**EXERCISE DESCRIPTION:**
Go over the lines below, and when one contains the word "Sport", copy it.

Collected data

====================

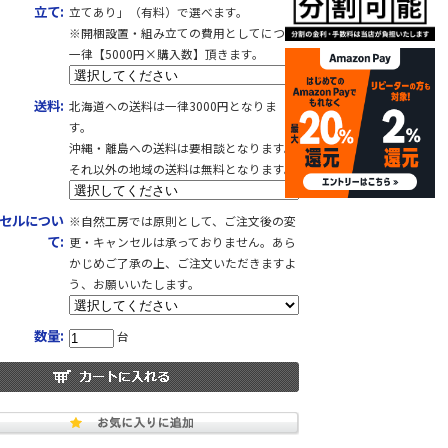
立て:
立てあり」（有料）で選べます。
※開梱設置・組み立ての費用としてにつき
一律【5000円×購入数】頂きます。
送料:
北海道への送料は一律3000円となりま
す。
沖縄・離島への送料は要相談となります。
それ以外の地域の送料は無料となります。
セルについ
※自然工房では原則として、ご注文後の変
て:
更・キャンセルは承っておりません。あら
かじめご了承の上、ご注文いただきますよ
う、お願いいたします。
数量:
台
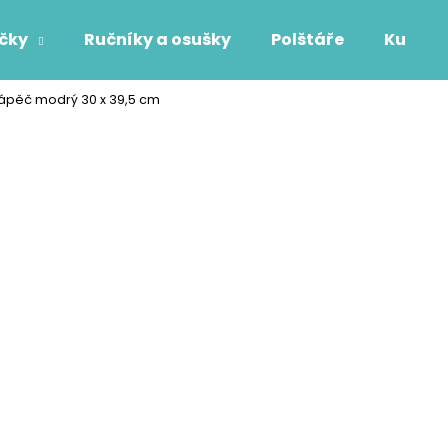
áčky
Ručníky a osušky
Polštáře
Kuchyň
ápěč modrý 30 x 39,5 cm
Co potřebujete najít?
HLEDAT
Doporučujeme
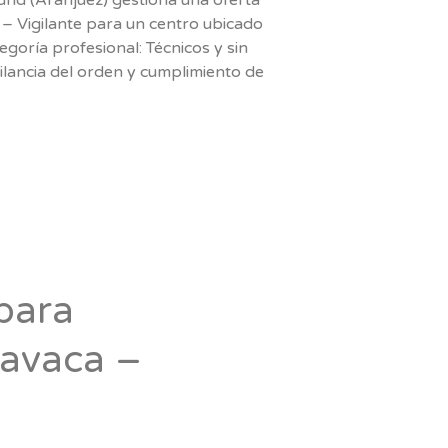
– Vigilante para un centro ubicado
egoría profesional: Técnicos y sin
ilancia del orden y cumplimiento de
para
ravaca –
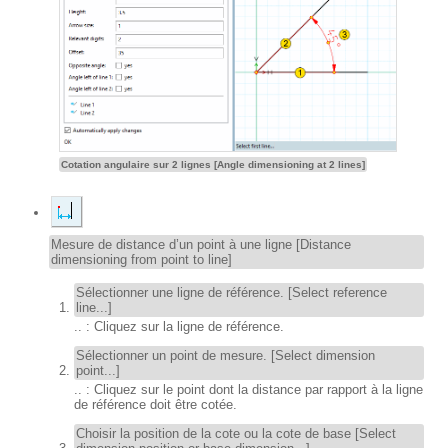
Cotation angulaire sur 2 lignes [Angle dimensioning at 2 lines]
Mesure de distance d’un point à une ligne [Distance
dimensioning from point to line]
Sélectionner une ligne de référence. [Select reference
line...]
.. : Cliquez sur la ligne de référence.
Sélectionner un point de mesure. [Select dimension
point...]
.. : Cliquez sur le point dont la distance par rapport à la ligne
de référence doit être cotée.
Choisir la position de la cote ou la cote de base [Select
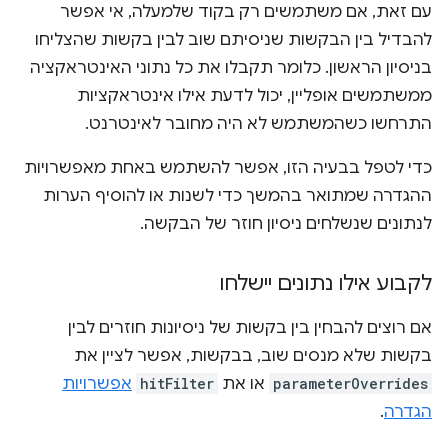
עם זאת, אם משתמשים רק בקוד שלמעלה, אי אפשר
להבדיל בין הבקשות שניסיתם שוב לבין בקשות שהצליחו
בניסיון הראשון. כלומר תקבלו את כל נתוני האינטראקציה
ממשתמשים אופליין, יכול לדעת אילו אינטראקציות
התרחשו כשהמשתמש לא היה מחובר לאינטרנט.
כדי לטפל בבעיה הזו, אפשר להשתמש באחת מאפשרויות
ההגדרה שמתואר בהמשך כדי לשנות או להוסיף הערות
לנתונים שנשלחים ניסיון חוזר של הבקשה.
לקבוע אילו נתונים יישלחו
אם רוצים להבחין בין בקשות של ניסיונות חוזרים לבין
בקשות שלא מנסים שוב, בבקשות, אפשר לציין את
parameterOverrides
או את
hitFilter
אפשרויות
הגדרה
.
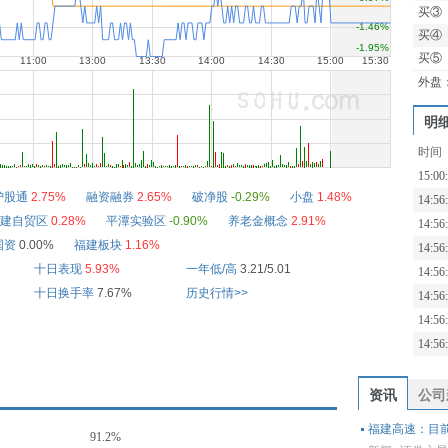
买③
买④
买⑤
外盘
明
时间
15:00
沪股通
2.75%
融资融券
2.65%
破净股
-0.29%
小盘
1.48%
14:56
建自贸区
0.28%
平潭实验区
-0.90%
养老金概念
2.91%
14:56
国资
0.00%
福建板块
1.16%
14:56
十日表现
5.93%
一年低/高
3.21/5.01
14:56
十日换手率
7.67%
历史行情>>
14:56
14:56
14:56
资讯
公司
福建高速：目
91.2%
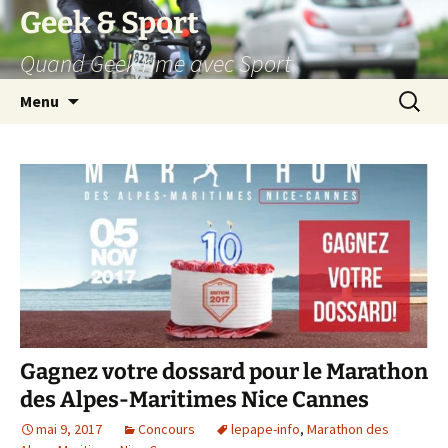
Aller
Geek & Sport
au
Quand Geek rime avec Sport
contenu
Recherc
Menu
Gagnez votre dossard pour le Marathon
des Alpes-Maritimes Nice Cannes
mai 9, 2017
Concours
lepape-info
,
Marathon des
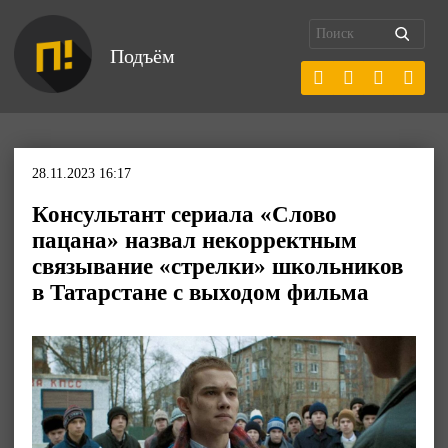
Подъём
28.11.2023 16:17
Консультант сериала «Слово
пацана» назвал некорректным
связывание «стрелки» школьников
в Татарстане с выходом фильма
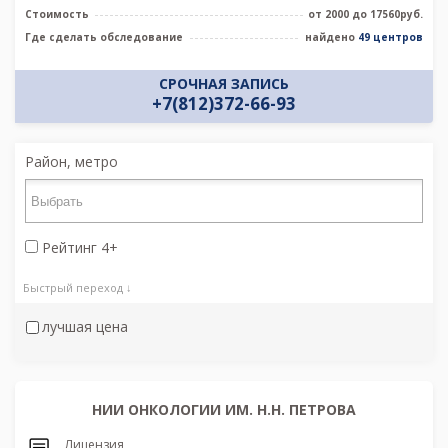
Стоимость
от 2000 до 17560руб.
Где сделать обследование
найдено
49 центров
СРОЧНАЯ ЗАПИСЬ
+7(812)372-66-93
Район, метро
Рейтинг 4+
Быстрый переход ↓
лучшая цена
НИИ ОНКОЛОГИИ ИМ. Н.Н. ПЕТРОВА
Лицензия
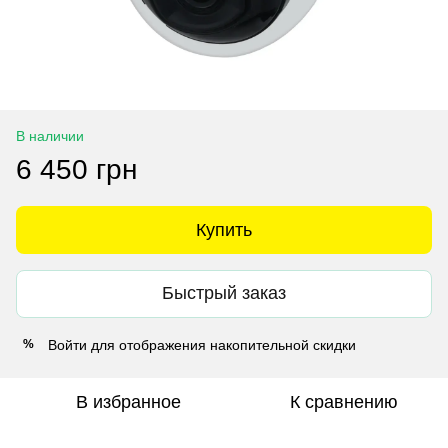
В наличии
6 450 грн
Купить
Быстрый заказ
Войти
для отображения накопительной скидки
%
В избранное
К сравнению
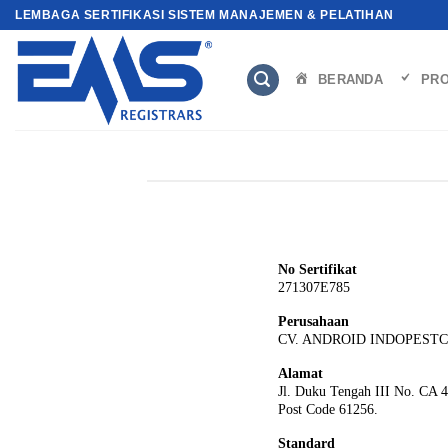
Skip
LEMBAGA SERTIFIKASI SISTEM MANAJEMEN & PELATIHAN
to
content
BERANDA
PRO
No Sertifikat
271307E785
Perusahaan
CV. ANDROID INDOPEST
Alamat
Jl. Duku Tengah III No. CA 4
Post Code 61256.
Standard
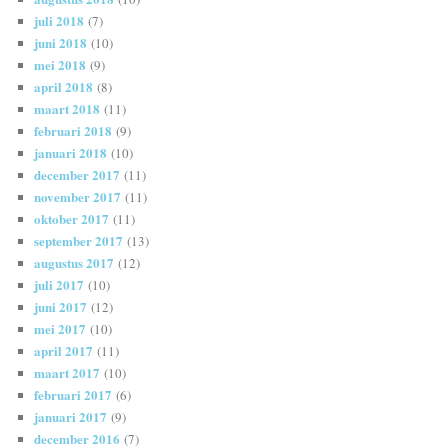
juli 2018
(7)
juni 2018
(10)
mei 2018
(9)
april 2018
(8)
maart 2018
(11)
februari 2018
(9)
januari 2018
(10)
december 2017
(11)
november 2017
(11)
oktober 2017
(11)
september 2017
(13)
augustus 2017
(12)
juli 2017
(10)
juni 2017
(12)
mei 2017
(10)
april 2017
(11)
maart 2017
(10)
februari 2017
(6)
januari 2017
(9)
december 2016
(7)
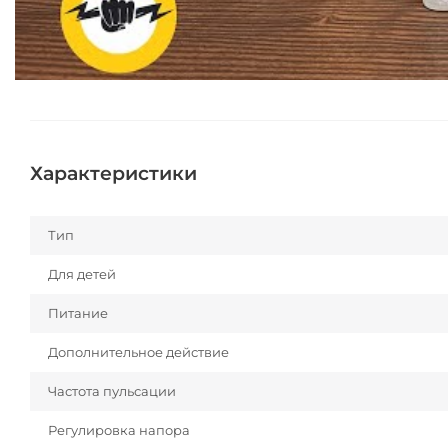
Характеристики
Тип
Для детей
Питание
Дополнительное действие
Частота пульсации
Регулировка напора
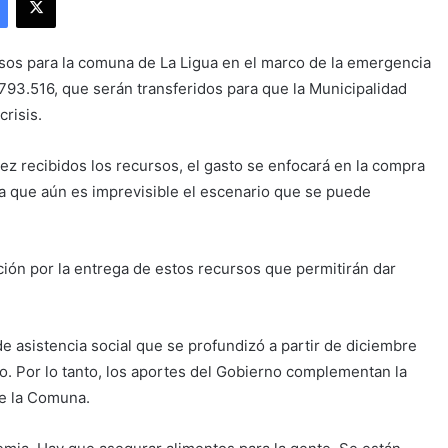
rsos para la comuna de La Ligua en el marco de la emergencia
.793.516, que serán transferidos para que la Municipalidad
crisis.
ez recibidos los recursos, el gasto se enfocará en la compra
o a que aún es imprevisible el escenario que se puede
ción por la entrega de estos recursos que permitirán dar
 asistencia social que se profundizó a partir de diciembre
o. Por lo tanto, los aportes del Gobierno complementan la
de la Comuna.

====================

**RESULT FOR THIS TASK:**
Geek & Sport
Quand Geek rime avec Sport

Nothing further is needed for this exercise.